- **INSTRUCTIONS TO FOLLOW**:
Could you reproduce the lines below from the one with "X010780Y002306D03*" through the one with "X015411Y004209D02*"? Keep both ends and add nothing.

^^^^

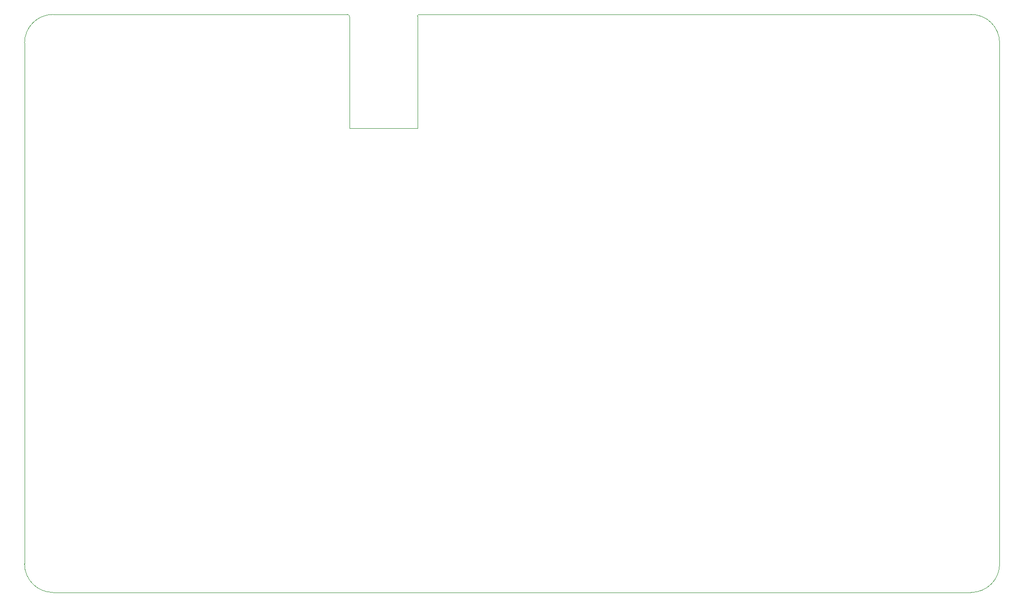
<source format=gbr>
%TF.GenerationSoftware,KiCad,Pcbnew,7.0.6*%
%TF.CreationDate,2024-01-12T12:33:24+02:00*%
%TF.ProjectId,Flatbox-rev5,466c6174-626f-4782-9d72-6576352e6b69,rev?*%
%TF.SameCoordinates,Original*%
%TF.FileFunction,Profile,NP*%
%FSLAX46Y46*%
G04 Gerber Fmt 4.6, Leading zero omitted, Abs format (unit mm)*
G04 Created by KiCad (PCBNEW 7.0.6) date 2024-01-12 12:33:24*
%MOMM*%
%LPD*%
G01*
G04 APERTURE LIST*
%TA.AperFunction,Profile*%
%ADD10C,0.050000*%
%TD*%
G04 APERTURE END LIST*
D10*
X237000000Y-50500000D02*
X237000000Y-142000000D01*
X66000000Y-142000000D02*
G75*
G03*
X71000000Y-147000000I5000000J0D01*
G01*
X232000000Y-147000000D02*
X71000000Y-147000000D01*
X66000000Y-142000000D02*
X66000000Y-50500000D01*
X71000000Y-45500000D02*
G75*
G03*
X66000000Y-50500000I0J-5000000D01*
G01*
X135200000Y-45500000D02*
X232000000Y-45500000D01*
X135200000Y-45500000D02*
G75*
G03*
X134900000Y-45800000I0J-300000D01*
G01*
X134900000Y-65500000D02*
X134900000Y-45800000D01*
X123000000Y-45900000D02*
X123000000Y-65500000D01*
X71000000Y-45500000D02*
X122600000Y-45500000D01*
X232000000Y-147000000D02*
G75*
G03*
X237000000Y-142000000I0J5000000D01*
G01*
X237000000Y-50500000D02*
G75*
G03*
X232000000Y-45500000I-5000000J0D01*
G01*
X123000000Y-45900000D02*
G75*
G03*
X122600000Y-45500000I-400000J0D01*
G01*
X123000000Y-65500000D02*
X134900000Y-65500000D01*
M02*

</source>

^^^^

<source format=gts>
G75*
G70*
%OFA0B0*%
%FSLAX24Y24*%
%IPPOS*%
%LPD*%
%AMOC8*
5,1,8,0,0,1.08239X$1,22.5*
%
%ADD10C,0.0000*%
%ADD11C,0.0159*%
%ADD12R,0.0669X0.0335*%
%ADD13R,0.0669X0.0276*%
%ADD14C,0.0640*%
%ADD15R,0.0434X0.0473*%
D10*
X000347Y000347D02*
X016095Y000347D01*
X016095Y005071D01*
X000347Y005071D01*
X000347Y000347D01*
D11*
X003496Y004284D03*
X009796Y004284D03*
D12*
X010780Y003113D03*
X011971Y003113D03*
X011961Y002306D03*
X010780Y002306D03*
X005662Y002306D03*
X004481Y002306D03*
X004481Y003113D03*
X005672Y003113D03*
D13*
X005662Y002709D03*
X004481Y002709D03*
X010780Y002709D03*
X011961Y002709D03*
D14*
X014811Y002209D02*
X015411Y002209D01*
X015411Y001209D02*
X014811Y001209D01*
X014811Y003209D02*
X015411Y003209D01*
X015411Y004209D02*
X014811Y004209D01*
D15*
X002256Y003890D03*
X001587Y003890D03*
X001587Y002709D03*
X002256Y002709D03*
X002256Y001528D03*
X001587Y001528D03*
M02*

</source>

^^^^

- **RESPONSE**:
X010780Y002306D03*
X005662Y002306D03*
X004481Y002306D03*
X004481Y003113D03*
X005672Y003113D03*
D13*
X005662Y002709D03*
X004481Y002709D03*
X010780Y002709D03*
X011961Y002709D03*
D14*
X014811Y002209D02*
X015411Y002209D01*
X015411Y001209D02*
X014811Y001209D01*
X014811Y003209D02*
X015411Y003209D01*
X015411Y004209D02*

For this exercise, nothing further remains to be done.